Generally it doesn't. The higher frequencies have more or less the same amplitude as those further towards the centre of the string. The difference is that the lower frequencies have a lower amplitude at the sensing position. The ends of the vibrating string length have zero amplitude (string displacement from rest) the centre of the string (in theory) has the maximum possible amplitude, with a corresponding logarithmic dropoff in maximum amplitude from the centre to the ends.

Longer wavelengths (lower frequencies) require more string length for the shape of the wave. A fundamental frequency (half a sine wave, think of a skipping rope) has maximum amplitude at the middle of the string.

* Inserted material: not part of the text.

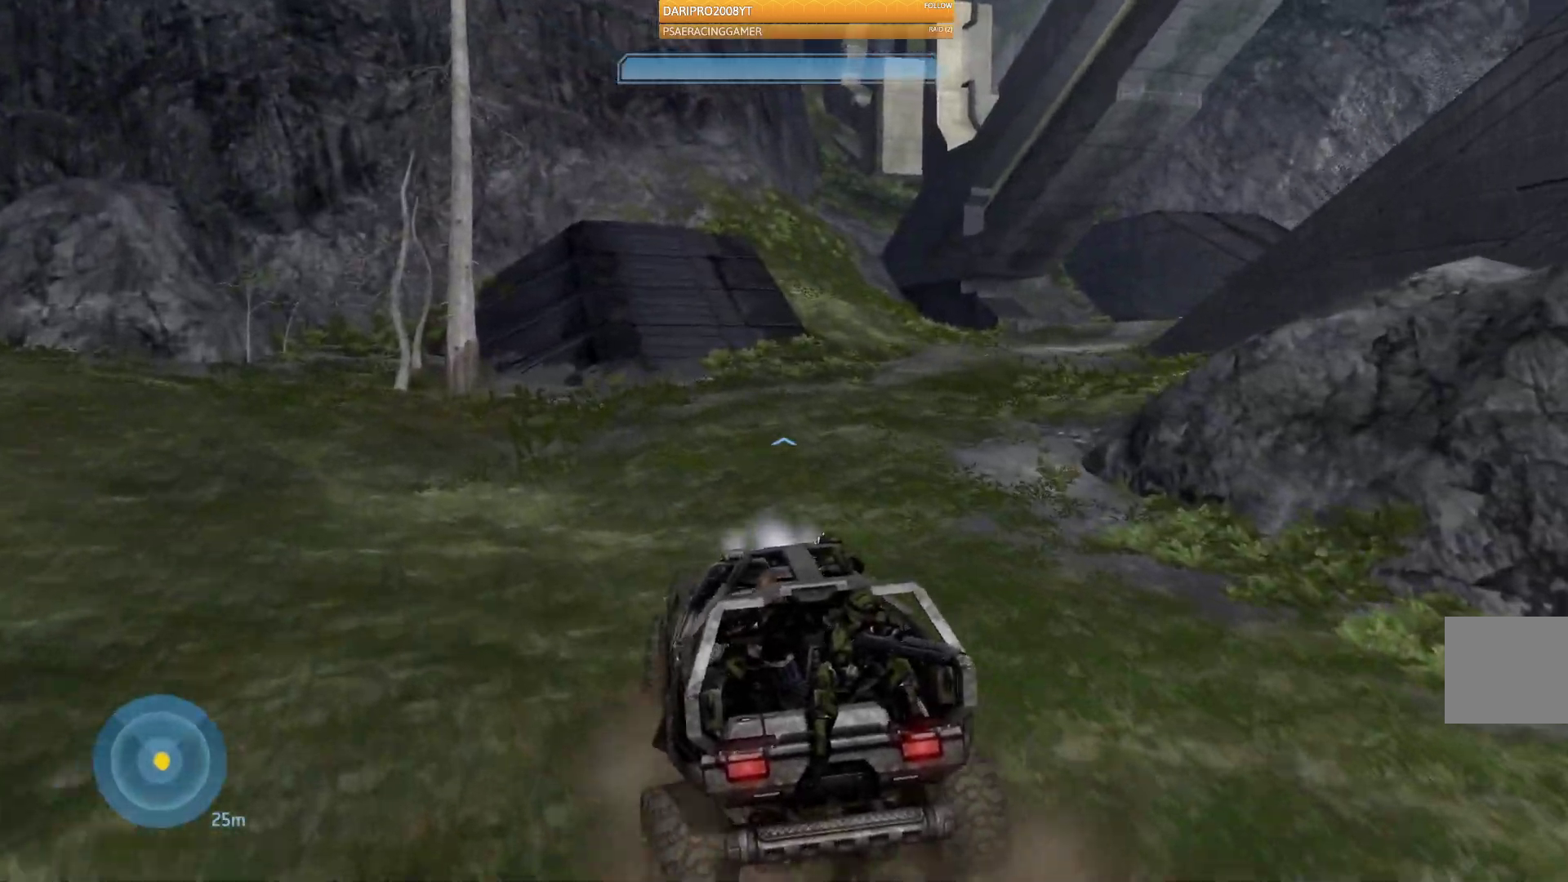
{"buttons": [], "left_stick": "up-left", "right_stick": "right", "events": []}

It also adequately demonstrates falloff in a way. Shorter wavelengths have more of the string to play with, so many "complete wave lengths" exist along the string at any one point. These easily "pack up" towards the ends of the string meaning their displacement is more readily read by pickups away from the centre of the string length. Does this make sense?

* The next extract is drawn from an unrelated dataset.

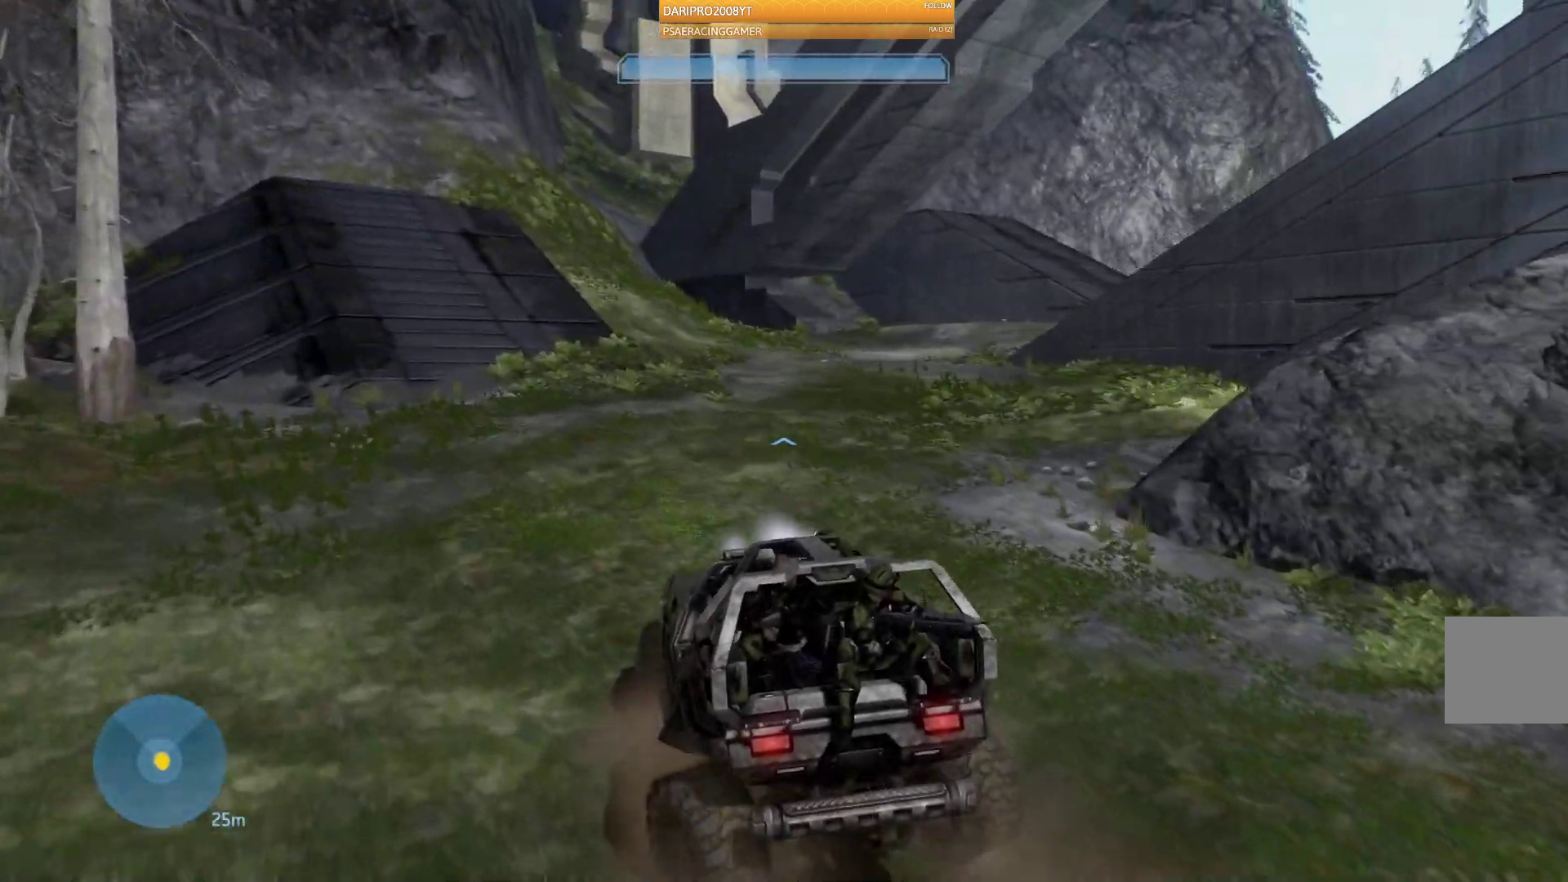
{"buttons": [], "left_stick": "up-left", "right_stick": "right", "events": []}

A bridge pickup only sounds brighter because of the low apparent presence of lower frequencies. For this reason, bridge pickups are either hotter to compensate for the lower perceived output compared to the richly-fed neck pickup, or raised closer to the strings to increase output. I prefer to back off neck pickups instead.

[Crusader]

I think I've got this

Higher frequencies have less amplitude than lower frequencies, all along the string. While the lower frequencies decrease in amplitude closer to the bridge

So a bridge pickup sounds brighter because the higher frequencies still achieve full amplitude, while the lower frequencies have less amplitude

And a neck pickup sounds warmer (and louder) because the amplitude of higher frequencies remains the same, while the amplitude of lower frequencies is greater

Given the same pickup

[Prostheta]

Umm, not really. The full amplitude of lower frequencies can't "reach" the ends of the vibrating string. They have more room to vibrate in the middle area but are prevented from a wider amplitude nearer the nut/fret and saddles. Does this make sense? Higher frequencies with their shorter wavelengths can "fit" closer to the nut/fret/bridge. I was going to make a drawing but got sidetracked. I am butchering the idea somewhat, but the concept is more or less valid.